Around 100 young policemen and women make up the first batch of the new force -- formed to protect tourists from being ripped off during their stay in the South Korean capital.
The officers were handpicked for their linguistic skills, and can speak a range of languages including English, Japanese and Mandarin.
"Those who think they were overcharged by taxi drivers or street food vendors can come and talk to us. We will help settle the problem," English-speaking recruit Park Jae-Hyoung told AFP.
Each officer wears a badge denoting his language expertise on a special dark-blue uniform created by one of the costume designers for the "Gangnam Style" star Psy.
The singer's global hit was played at Wednesday's launch event, with a police drill unit performing his signature horse-riding dance.
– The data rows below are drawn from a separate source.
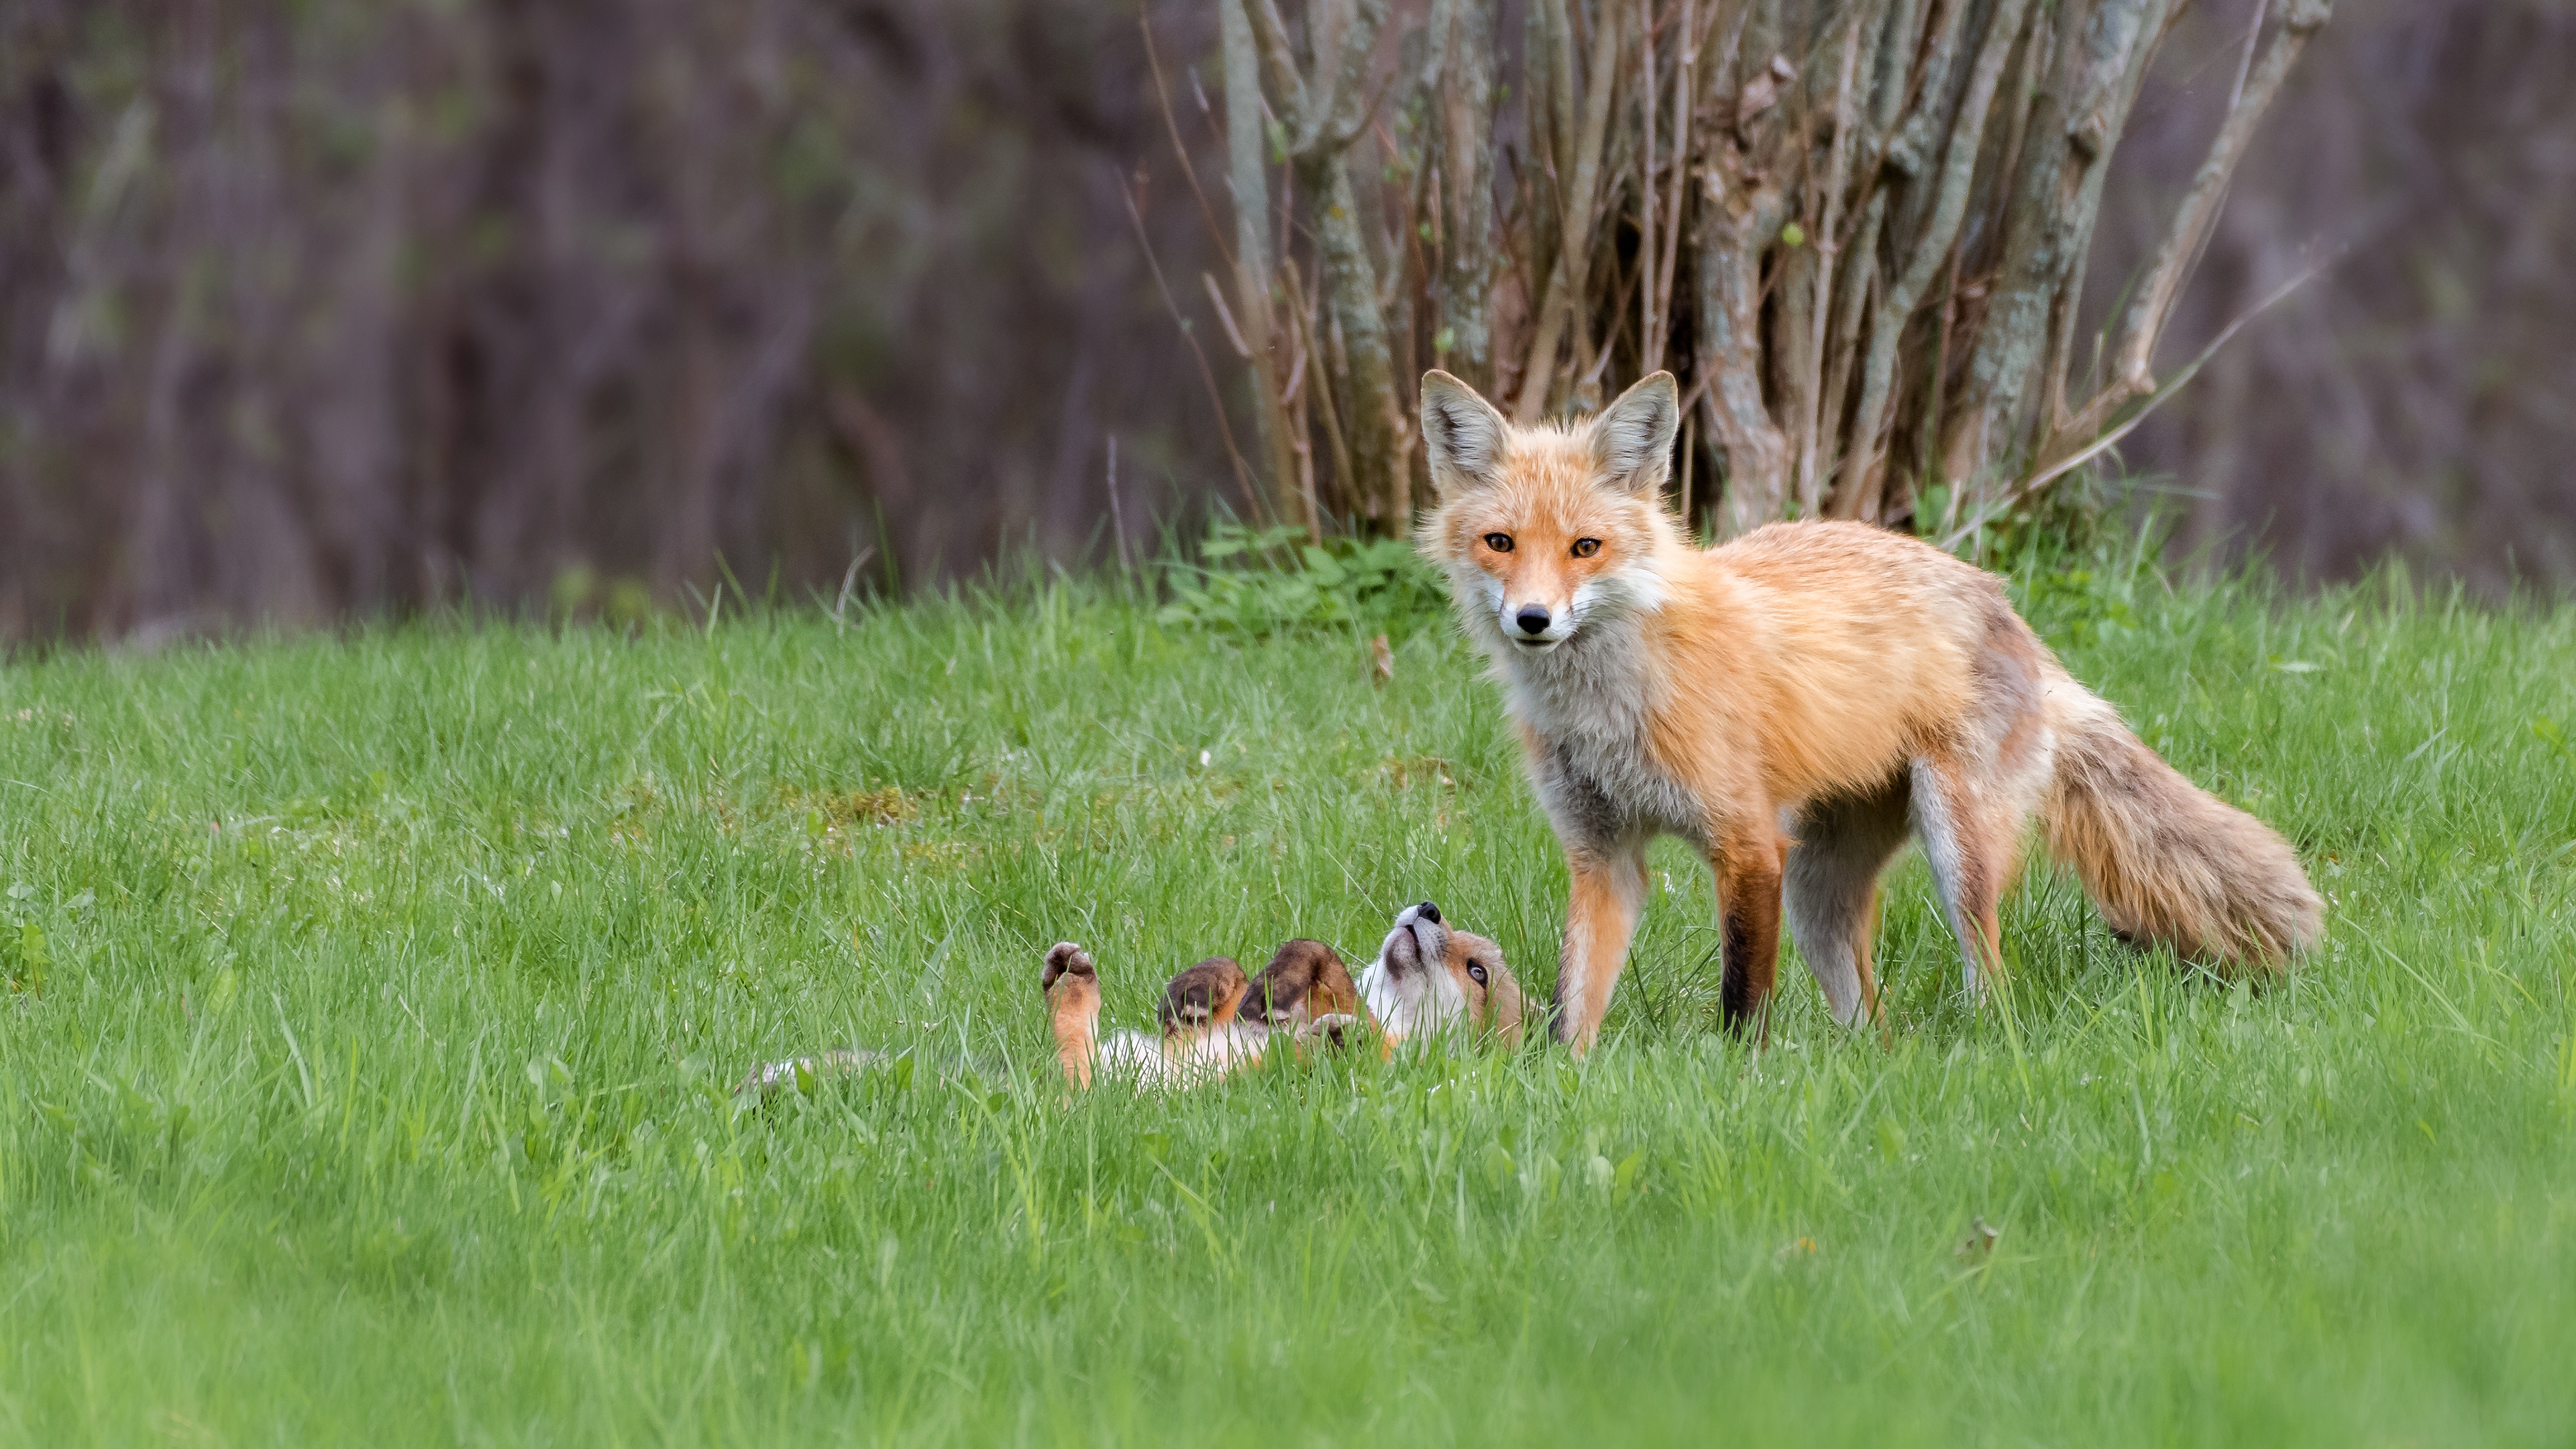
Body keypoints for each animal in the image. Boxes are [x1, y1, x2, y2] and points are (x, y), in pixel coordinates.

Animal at [1421, 366, 2328, 1046]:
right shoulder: (1603, 856)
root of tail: (2007, 610)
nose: (1533, 619)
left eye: (1586, 548)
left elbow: (1742, 1000)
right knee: (1871, 1018)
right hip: (1819, 896)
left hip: (1951, 850)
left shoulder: (1748, 847)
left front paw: (1735, 1081)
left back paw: (1982, 1047)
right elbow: (1574, 1003)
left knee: (1990, 979)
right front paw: (1563, 1078)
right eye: (1501, 544)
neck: (1613, 703)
"The tourist police wasn't created because this country is unsafe," Lee Charm, president of the Korea Tourism Organization told the new recruits.
"You are ambassadors who promote how safe this country is," he said. "From now on, you guys will be very busy having pictures taken with tourists."
The police are unarmed and are meant to summon regular officers in the event of any serious crime.
The number of foreign travellers to South Korea has steadily grown over the years and topped 10 million for the first time in 2012, partly thanks to interest sparked by the global popularity of "Gangnam Style".
The song, released a year ago, made Psy an international star, and is the most popular video of all time on YouTube with nearly 1.8 billion views.